- **Instructions to follow**
Please copy all the lines that follow, word for word.

++++ Input data

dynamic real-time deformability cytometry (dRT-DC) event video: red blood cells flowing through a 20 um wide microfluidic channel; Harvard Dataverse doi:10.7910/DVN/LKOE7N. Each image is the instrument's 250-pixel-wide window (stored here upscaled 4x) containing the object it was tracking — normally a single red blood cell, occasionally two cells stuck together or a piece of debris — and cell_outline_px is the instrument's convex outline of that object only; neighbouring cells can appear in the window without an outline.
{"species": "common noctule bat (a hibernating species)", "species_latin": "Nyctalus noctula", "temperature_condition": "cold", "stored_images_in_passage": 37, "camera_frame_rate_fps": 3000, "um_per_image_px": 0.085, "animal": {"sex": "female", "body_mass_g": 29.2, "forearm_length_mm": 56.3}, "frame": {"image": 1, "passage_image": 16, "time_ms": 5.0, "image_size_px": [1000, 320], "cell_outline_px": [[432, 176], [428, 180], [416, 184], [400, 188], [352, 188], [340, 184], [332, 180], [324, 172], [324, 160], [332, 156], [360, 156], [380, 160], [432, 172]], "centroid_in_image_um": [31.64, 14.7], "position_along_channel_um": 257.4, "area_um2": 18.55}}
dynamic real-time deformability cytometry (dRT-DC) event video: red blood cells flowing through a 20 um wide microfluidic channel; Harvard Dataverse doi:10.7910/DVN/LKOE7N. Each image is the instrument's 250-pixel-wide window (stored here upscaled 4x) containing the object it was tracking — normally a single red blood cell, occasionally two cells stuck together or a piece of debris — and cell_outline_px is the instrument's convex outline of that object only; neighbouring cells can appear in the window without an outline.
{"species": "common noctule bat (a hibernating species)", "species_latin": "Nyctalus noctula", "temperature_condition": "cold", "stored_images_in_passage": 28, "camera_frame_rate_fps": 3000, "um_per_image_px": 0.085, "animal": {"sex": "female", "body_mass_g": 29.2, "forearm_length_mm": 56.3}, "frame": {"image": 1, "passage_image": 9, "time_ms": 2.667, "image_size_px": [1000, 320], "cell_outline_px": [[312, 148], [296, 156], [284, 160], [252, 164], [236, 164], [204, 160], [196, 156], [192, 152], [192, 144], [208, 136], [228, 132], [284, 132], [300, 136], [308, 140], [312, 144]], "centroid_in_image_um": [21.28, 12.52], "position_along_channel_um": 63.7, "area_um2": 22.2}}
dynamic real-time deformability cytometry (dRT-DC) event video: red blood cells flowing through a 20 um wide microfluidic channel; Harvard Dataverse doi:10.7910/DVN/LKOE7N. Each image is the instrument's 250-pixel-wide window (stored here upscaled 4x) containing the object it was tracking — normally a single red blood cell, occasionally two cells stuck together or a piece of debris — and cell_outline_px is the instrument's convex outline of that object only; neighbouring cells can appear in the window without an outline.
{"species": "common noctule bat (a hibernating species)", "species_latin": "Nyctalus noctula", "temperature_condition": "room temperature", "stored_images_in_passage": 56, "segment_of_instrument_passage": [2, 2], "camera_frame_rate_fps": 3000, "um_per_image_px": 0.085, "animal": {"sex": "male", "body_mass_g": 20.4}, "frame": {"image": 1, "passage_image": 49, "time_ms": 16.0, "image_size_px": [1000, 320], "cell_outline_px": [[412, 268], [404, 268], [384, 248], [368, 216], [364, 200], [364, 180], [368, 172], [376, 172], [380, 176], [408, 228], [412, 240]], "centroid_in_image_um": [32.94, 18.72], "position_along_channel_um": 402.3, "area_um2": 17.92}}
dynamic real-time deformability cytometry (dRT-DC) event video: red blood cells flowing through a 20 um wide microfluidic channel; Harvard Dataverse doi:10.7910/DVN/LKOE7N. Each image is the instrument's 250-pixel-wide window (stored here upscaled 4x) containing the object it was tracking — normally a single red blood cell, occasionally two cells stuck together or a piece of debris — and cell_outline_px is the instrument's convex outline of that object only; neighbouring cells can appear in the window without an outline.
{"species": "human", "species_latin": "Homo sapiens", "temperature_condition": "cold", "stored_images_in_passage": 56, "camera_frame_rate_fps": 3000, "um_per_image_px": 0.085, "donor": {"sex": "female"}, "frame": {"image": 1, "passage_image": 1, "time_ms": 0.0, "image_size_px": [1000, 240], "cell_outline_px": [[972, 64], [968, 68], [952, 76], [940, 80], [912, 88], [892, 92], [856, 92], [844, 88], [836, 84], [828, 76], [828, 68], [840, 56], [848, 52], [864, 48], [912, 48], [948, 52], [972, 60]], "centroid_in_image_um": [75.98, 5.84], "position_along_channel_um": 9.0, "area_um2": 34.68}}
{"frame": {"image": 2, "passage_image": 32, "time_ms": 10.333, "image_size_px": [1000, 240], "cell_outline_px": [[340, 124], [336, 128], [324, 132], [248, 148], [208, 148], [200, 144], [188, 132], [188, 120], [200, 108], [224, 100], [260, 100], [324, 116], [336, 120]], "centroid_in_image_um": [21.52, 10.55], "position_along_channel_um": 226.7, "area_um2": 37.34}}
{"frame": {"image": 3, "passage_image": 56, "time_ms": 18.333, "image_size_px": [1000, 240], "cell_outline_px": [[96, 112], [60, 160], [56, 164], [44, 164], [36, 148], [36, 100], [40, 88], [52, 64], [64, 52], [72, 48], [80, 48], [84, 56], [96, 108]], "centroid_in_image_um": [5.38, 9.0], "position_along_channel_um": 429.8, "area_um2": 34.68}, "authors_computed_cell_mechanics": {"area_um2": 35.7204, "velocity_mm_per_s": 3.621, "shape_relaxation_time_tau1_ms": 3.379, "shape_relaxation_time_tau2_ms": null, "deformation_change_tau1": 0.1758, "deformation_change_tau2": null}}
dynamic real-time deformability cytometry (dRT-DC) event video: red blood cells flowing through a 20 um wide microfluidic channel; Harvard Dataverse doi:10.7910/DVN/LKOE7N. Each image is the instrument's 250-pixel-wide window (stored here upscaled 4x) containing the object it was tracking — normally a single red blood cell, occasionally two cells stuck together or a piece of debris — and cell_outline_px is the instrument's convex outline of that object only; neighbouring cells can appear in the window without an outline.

++++++++

- **Solution to this problem**
dynamic real-time deformability cytometry (dRT-DC) event video: red blood cells flowing through a 20 um wide microfluidic channel; Harvard Dataverse doi:10.7910/DVN/LKOE7N. Each image is the instrument's 250-pixel-wide window (stored here upscaled 4x) containing the object it was tracking — normally a single red blood cell, occasionally two cells stuck together or a piece of debris — and cell_outline_px is the instrument's convex outline of that object only; neighbouring cells can appear in the window without an outline.
{"species": "common noctule bat (a hibernating species)", "species_latin": "Nyctalus noctula", "temperature_condition": "cold", "stored_images_in_passage": 37, "camera_frame_rate_fps": 3000, "um_per_image_px": 0.085, "animal": {"sex": "female", "body_mass_g": 29.2, "forearm_length_mm": 56.3}, "frame": {"image": 1, "passage_image": 16, "time_ms": 5.0, "image_size_px": [1000, 320], "cell_outline_px": [[432, 176], [428, 180], [416, 184], [400, 188], [352, 188], [340, 184], [332, 180], [324, 172], [324, 160], [332, 156], [360, 156], [380, 160], [432, 172]], "centroid_in_image_um": [31.64, 14.7], "position_along_channel_um": 257.4, "area_um2": 18.55}}
dynamic real-time deformability cytometry (dRT-DC) event video: red blood cells flowing through a 20 um wide microfluidic channel; Harvard Dataverse doi:10.7910/DVN/LKOE7N. Each image is the instrument's 250-pixel-wide window (stored here upscaled 4x) containing the object it was tracking — normally a single red blood cell, occasionally two cells stuck together or a piece of debris — and cell_outline_px is the instrument's convex outline of that object only; neighbouring cells can appear in the window without an outline.
{"species": "common noctule bat (a hibernating species)", "species_latin": "Nyctalus noctula", "temperature_condition": "cold", "stored_images_in_passage": 28, "camera_frame_rate_fps": 3000, "um_per_image_px": 0.085, "animal": {"sex": "female", "body_mass_g": 29.2, "forearm_length_mm": 56.3}, "frame": {"image": 1, "passage_image": 9, "time_ms": 2.667, "image_size_px": [1000, 320], "cell_outline_px": [[312, 148], [296, 156], [284, 160], [252, 164], [236, 164], [204, 160], [196, 156], [192, 152], [192, 144], [208, 136], [228, 132], [284, 132], [300, 136], [308, 140], [312, 144]], "centroid_in_image_um": [21.28, 12.52], "position_along_channel_um": 63.7, "area_um2": 22.2}}
dynamic real-time deformability cytometry (dRT-DC) event video: red blood cells flowing through a 20 um wide microfluidic channel; Harvard Dataverse doi:10.7910/DVN/LKOE7N. Each image is the instrument's 250-pixel-wide window (stored here upscaled 4x) containing the object it was tracking — normally a single red blood cell, occasionally two cells stuck together or a piece of debris — and cell_outline_px is the instrument's convex outline of that object only; neighbouring cells can appear in the window without an outline.
{"species": "common noctule bat (a hibernating species)", "species_latin": "Nyctalus noctula", "temperature_condition": "room temperature", "stored_images_in_passage": 56, "segment_of_instrument_passage": [2, 2], "camera_frame_rate_fps": 3000, "um_per_image_px": 0.085, "animal": {"sex": "male", "body_mass_g": 20.4}, "frame": {"image": 1, "passage_image": 49, "time_ms": 16.0, "image_size_px": [1000, 320], "cell_outline_px": [[412, 268], [404, 268], [384, 248], [368, 216], [364, 200], [364, 180], [368, 172], [376, 172], [380, 176], [408, 228], [412, 240]], "centroid_in_image_um": [32.94, 18.72], "position_along_channel_um": 402.3, "area_um2": 17.92}}
dynamic real-time deformability cytometry (dRT-DC) event video: red blood cells flowing through a 20 um wide microfluidic channel; Harvard Dataverse doi:10.7910/DVN/LKOE7N. Each image is the instrument's 250-pixel-wide window (stored here upscaled 4x) containing the object it was tracking — normally a single red blood cell, occasionally two cells stuck together or a piece of debris — and cell_outline_px is the instrument's convex outline of that object only; neighbouring cells can appear in the window without an outline.
{"species": "human", "species_latin": "Homo sapiens", "temperature_condition": "cold", "stored_images_in_passage": 56, "camera_frame_rate_fps": 3000, "um_per_image_px": 0.085, "donor": {"sex": "female"}, "frame": {"image": 1, "passage_image": 1, "time_ms": 0.0, "image_size_px": [1000, 240], "cell_outline_px": [[972, 64], [968, 68], [952, 76], [940, 80], [912, 88], [892, 92], [856, 92], [844, 88], [836, 84], [828, 76], [828, 68], [840, 56], [848, 52], [864, 48], [912, 48], [948, 52], [972, 60]], "centroid_in_image_um": [75.98, 5.84], "position_along_channel_um": 9.0, "area_um2": 34.68}}
{"frame": {"image": 2, "passage_image": 32, "time_ms": 10.333, "image_size_px": [1000, 240], "cell_outline_px": [[340, 124], [336, 128], [324, 132], [248, 148], [208, 148], [200, 144], [188, 132], [188, 120], [200, 108], [224, 100], [260, 100], [324, 116], [336, 120]], "centroid_in_image_um": [21.52, 10.55], "position_along_channel_um": 226.7, "area_um2": 37.34}}
{"frame": {"image": 3, "passage_image": 56, "time_ms": 18.333, "image_size_px": [1000, 240], "cell_outline_px": [[96, 112], [60, 160], [56, 164], [44, 164], [36, 148], [36, 100], [40, 88], [52, 64], [64, 52], [72, 48], [80, 48], [84, 56], [96, 108]], "centroid_in_image_um": [5.38, 9.0], "position_along_channel_um": 429.8, "area_um2": 34.68}, "authors_computed_cell_mechanics": {"area_um2": 35.7204, "velocity_mm_per_s": 3.621, "shape_relaxation_time_tau1_ms": 3.379, "shape_relaxation_time_tau2_ms": null, "deformation_change_tau1": 0.1758, "deformation_change_tau2": null}}
dynamic real-time deformability cytometry (dRT-DC) event video: red blood cells flowing through a 20 um wide microfluidic channel; Harvard Dataverse doi:10.7910/DVN/LKOE7N. Each image is the instrument's 250-pixel-wide window (stored here upscaled 4x) containing the object it was tracking — normally a single red blood cell, occasionally two cells stuck together or a piece of debris — and cell_outline_px is the instrument's convex outline of that object only; neighbouring cells can appear in the window without an outline.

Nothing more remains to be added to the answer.